Some design puzzles feature a ligand, another type of atom or molecule that bonds to the protein. In this type of puzzle, the ligand normally appears as one or more segments of the protein, which have secondary structure type "M" for molecule.

In "docking" puzzles, Foldit players design a small protein intended to bond or "dock" with a specific area on a larger target. Viruses like Ebola and Marburg have been one type of target. In this type of puzzle, much of the target is normally locked.

One area under development in Foldit is drug design. The drug design feature would allow Foldit players to work with general biochemistry, designing non-protein molecules to bind to proteins.

Scientific goals of Foldit[]

Scientists have various techniques to study the shape of proteins, such as X-ray crystallography and Nuclear Magnetic Resonance.

Both X-ray crystallography and NMR have limitations.
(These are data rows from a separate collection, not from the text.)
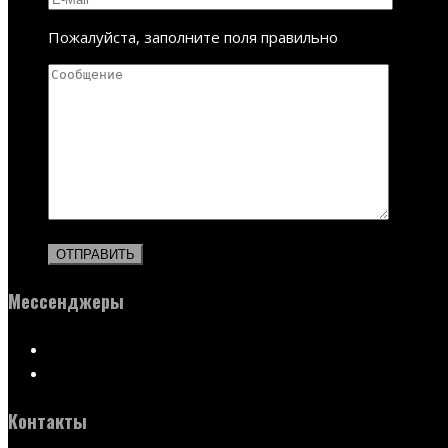
Пожалуйста, заполните поля правильно
Мессенджеры
Контакты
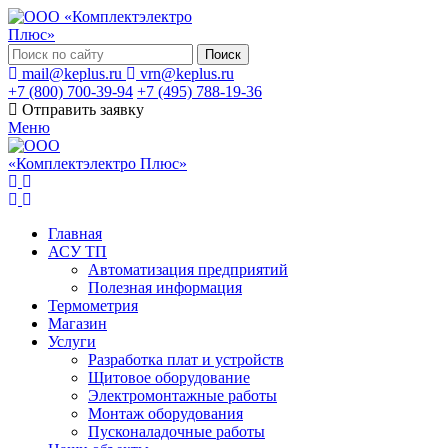
Поиск
mail@keplus.ru
vrn@keplus.ru
+7 (800) 700-39-94
+7 (495) 788-19-36
Отправить заявку
Меню
Главная
АСУ ТП
Автоматизация предприятий
Полезная информация
Термометрия
Магазин
Услуги
Разработка плат и устройств
Щитовое оборудование
Электромонтажные работы
Монтаж оборудования
Пусконаладочные работы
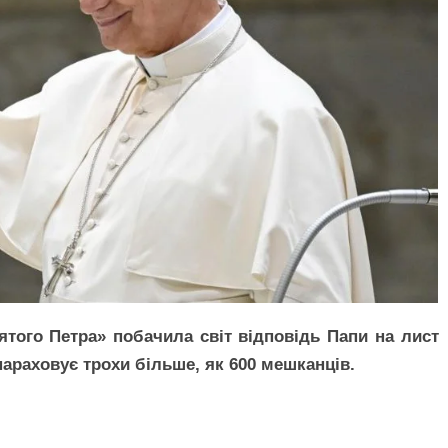
того Петра» побачила світ відповідь Папи на лист
нараховує трохи більше, як 600 мешканців.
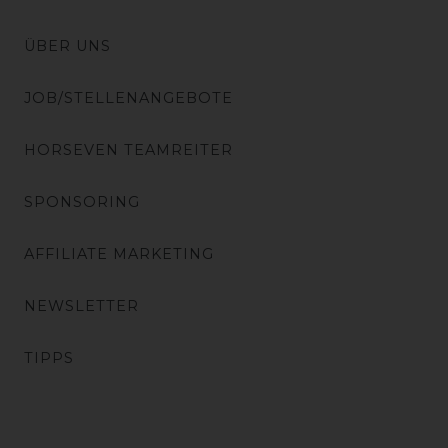
ÜBER UNS
JOB/STELLENANGEBOTE
HORSEVEN TEAMREITER
SPONSORING
AFFILIATE MARKETING
NEWSLETTER
TIPPS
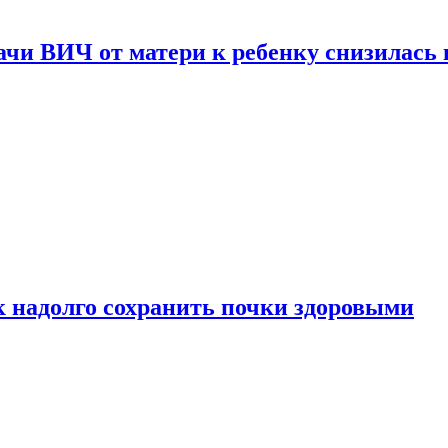
чи ВИЧ от матери к ребенку снизилась в
к надолго сохранить почки здоровыми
Foldit can help refine results to get more accurate structures. For example, the protease from the Mason-Pfizer monkey virus had been "solved" by NMR, but the various solutions didn't agree very well with each other, or the results from X-ray crystallography. Foldit players were able to refine NMR models, which led scientists to improved solution for this protein.

Foldit is also used to study how proteins fold up. One of the major goals of the Foldit science team is to create proteins that fold up on their own in the same way that natural ones do. Many Foldit design puzzles involve desiging completely new proteins from scratch. The Foldit team evaluates the results of these puzzles, and design which seem promising are tested in the lab, by growing the new proteins in bacteria.